▶ _Supplied information_:

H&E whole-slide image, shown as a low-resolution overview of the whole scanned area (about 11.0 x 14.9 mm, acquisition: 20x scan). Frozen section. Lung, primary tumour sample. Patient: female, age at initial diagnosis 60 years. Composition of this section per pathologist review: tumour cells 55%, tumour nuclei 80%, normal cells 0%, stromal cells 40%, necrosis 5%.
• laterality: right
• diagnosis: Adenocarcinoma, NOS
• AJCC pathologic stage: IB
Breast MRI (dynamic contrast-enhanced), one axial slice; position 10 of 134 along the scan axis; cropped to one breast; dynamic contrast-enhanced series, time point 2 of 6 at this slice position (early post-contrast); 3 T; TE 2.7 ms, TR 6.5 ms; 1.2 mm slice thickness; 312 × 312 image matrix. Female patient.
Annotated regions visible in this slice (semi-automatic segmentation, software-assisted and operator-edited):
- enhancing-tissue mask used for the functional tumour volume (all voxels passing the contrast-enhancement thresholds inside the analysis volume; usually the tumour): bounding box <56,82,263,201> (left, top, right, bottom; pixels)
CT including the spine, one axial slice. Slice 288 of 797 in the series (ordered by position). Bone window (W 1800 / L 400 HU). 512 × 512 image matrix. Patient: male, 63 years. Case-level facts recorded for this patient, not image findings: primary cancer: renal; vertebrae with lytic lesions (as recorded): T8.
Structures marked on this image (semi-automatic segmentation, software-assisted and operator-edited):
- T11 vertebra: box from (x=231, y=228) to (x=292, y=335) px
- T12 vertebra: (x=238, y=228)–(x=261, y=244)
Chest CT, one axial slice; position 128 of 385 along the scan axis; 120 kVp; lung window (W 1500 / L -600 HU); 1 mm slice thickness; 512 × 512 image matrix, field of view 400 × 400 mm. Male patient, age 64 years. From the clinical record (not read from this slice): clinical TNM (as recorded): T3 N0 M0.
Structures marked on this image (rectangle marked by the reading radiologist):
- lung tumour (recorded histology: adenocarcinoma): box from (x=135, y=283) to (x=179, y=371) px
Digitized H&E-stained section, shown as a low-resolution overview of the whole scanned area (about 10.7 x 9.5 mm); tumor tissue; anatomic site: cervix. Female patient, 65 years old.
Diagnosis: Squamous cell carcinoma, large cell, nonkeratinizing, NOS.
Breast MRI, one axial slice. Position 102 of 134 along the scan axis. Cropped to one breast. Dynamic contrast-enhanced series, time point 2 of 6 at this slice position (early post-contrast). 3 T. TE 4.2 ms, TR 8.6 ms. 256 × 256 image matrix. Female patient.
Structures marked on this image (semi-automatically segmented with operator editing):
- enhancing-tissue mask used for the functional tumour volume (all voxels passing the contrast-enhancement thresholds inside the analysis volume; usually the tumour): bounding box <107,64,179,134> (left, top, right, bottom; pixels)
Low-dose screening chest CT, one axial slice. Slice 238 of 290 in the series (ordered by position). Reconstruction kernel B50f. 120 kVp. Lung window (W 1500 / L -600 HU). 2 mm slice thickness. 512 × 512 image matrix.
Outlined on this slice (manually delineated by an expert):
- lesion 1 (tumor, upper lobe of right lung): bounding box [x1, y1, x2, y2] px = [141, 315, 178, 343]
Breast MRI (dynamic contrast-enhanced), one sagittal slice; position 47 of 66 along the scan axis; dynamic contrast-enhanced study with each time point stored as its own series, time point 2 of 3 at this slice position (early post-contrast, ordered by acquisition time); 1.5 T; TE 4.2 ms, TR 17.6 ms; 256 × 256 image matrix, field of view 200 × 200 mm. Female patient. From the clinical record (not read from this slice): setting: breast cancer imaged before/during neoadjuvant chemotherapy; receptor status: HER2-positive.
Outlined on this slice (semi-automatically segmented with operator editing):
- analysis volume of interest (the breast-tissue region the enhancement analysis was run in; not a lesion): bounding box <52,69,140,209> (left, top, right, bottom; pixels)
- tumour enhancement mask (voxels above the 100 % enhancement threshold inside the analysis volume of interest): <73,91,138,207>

▶ _Aim of the exercise_: Each entry above has to be transcribed exactly as it appears.

▶ _Solution for this exercise_:
H&E whole-slide image, shown as a low-resolution overview of the whole scanned area (about 11.0 x 14.9 mm, acquisition: 20x scan). Frozen section. Lung, primary tumour sample. Patient: female, age at initial diagnosis 60 years. Composition of this section per pathologist review: tumour cells 55%, tumour nuclei 80%, normal cells 0%, stromal cells 40%, necrosis 5%.
• laterality: right
• diagnosis: Adenocarcinoma, NOS
• AJCC pathologic stage: IB
Breast MRI (dynamic contrast-enhanced), one axial slice; position 10 of 134 along the scan axis; cropped to one breast; dynamic contrast-enhanced series, time point 2 of 6 at this slice position (early post-contrast); 3 T; TE 2.7 ms, TR 6.5 ms; 1.2 mm slice thickness; 312 × 312 image matrix. Female patient.
Annotated regions visible in this slice (semi-automatic segmentation, software-assisted and operator-edited):
- enhancing-tissue mask used for the functional tumour volume (all voxels passing the contrast-enhancement thresholds inside the analysis volume; usually the tumour): bounding box <56,82,263,201> (left, top, right, bottom; pixels)
CT including the spine, one axial slice. Slice 288 of 797 in the series (ordered by position). Bone window (W 1800 / L 400 HU). 512 × 512 image matrix. Patient: male, 63 years. Case-level facts recorded for this patient, not image findings: primary cancer: renal; vertebrae with lytic lesions (as recorded): T8.
Structures marked on this image (semi-automatic segmentation, software-assisted and operator-edited):
- T11 vertebra: box from (x=231, y=228) to (x=292, y=335) px
- T12 vertebra: (x=238, y=228)–(x=261, y=244)
Chest CT, one axial slice; position 128 of 385 along the scan axis; 120 kVp; lung window (W 1500 / L -600 HU); 1 mm slice thickness; 512 × 512 image matrix, field of view 400 × 400 mm. Male patient, age 64 years. From the clinical record (not read from this slice): clinical TNM (as recorded): T3 N0 M0.
Structures marked on this image (rectangle marked by the reading radiologist):
- lung tumour (recorded histology: adenocarcinoma): box from (x=135, y=283) to (x=179, y=371) px
Digitized H&E-stained section, shown as a low-resolution overview of the whole scanned area (about 10.7 x 9.5 mm); tumor tissue; anatomic site: cervix. Female patient, 65 years old.
Diagnosis: Squamous cell carcinoma, large cell, nonkeratinizing, NOS.
Breast MRI, one axial slice. Position 102 of 134 along the scan axis. Cropped to one breast. Dynamic contrast-enhanced series, time point 2 of 6 at this slice position (early post-contrast). 3 T. TE 4.2 ms, TR 8.6 ms. 256 × 256 image matrix. Female patient.
Structures marked on this image (semi-automatically segmented with operator editing):
- enhancing-tissue mask used for the functional tumour volume (all voxels passing the contrast-enhancement thresholds inside the analysis volume; usually the tumour): bounding box <107,64,179,134> (left, top, right, bottom; pixels)
Low-dose screening chest CT, one axial slice. Slice 238 of 290 in the series (ordered by position). Reconstruction kernel B50f. 120 kVp. Lung window (W 1500 / L -600 HU). 2 mm slice thickness. 512 × 512 image matrix.
Outlined on this slice (manually delineated by an expert):
- lesion 1 (tumor, upper lobe of right lung): bounding box [x1, y1, x2, y2] px = [141, 315, 178, 343]
Breast MRI (dynamic contrast-enhanced), one sagittal slice; position 47 of 66 along the scan axis; dynamic contrast-enhanced study with each time point stored as its own series, time point 2 of 3 at this slice position (early post-contrast, ordered by acquisition time); 1.5 T; TE 4.2 ms, TR 17.6 ms; 256 × 256 image matrix, field of view 200 × 200 mm. Female patient. From the clinical record (not read from this slice): setting: breast cancer imaged before/during neoadjuvant chemotherapy; receptor status: HER2-positive.
Outlined on this slice (semi-automatically segmented with operator editing):
- analysis volume of interest (the breast-tissue region the enhancement analysis was run in; not a lesion): bounding box <52,69,140,209> (left, top, right, bottom; pixels)
- tumour enhancement mask (voxels above the 100 % enhancement threshold inside the analysis volume of interest): <73,91,138,207>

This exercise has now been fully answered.